CEREDIGION county council has been forced to apologise and pay £100 to a homeless woman who complained to the Ombudsman over the way the authority handled her application for housing.
The Public Ombudsman for Wales, Nick Bennett, found in favour over the woman, identified as Ms A in a casebook report, over failings in response by the council’s Environmental Health Service.
Ms A said she “specifically complained” that the council had “failed to act appropriately after it had given her homelessness points.” She also said that it had not communicated effectively with her about her housing situation.

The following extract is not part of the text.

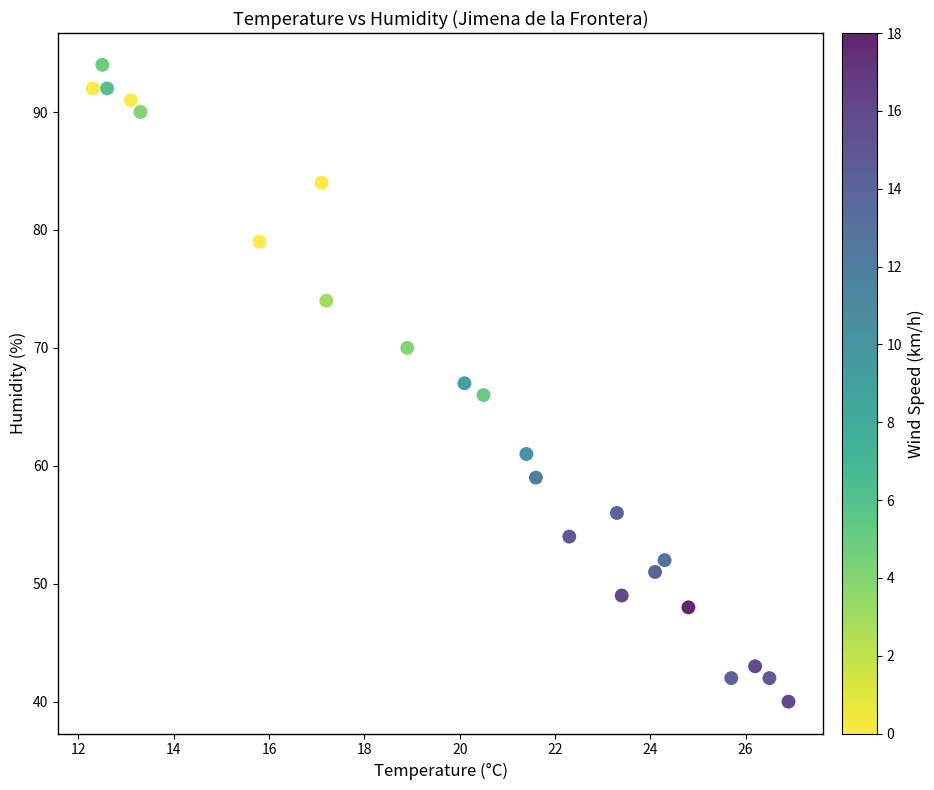

What is the range of Y values (max minus min)?

54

The Ombudsman did not identify any critical failings in terms of the way in which the council’s Housing Service had dealt with Ms A’s housing applications and also found that the Housing Service had acted “appropriately after it had determined that Ms A was homeless.”
“However,” the report found, “it is concluded that the EHS had not responded to two referrals, which it had received from the council’s Housing Service, satisfactorily.”

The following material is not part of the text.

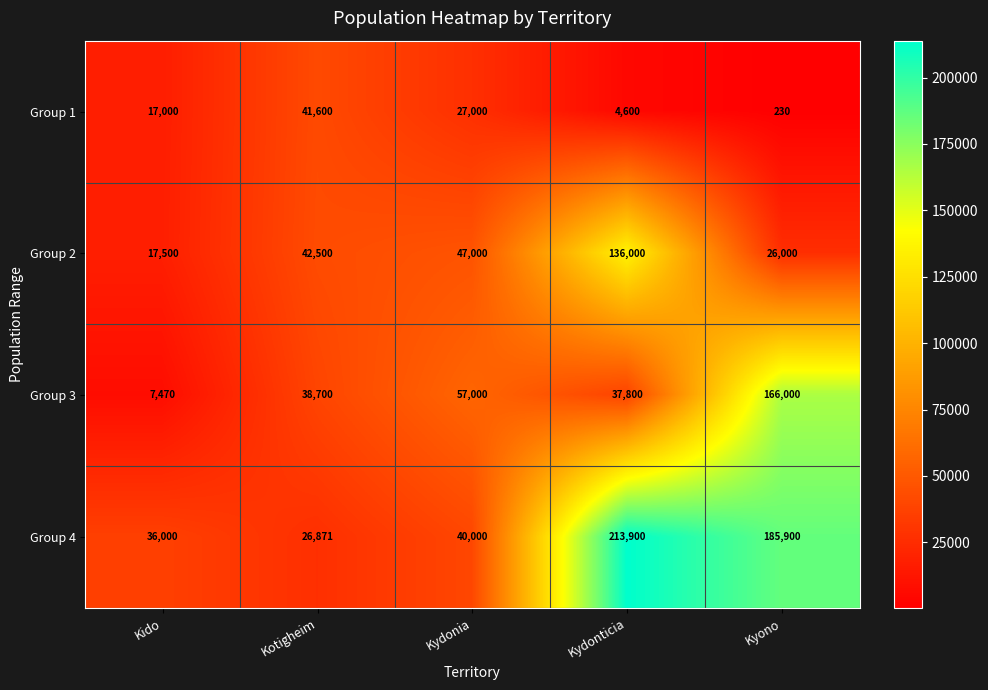

Rank the series by their maximum value, from lowest to highest.

Group 1, Group 2, Group 3, Group 4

Partly upholding the complaint, the Ombudsman recommended that the council should “write to Ms A to apologise for the EHS failings identified”; “pay Ms A a nominal sum of £100 in recognition of the fact that some of the housing difficulties, which she experienced, might have been ameliorated and/or eliminated if the EHS failings identified had not occurred”, and “review the way in which its EHS responds to complaints with a view to preventing a recurrence of the failings identified.”
The council agreed to implement the recommendations.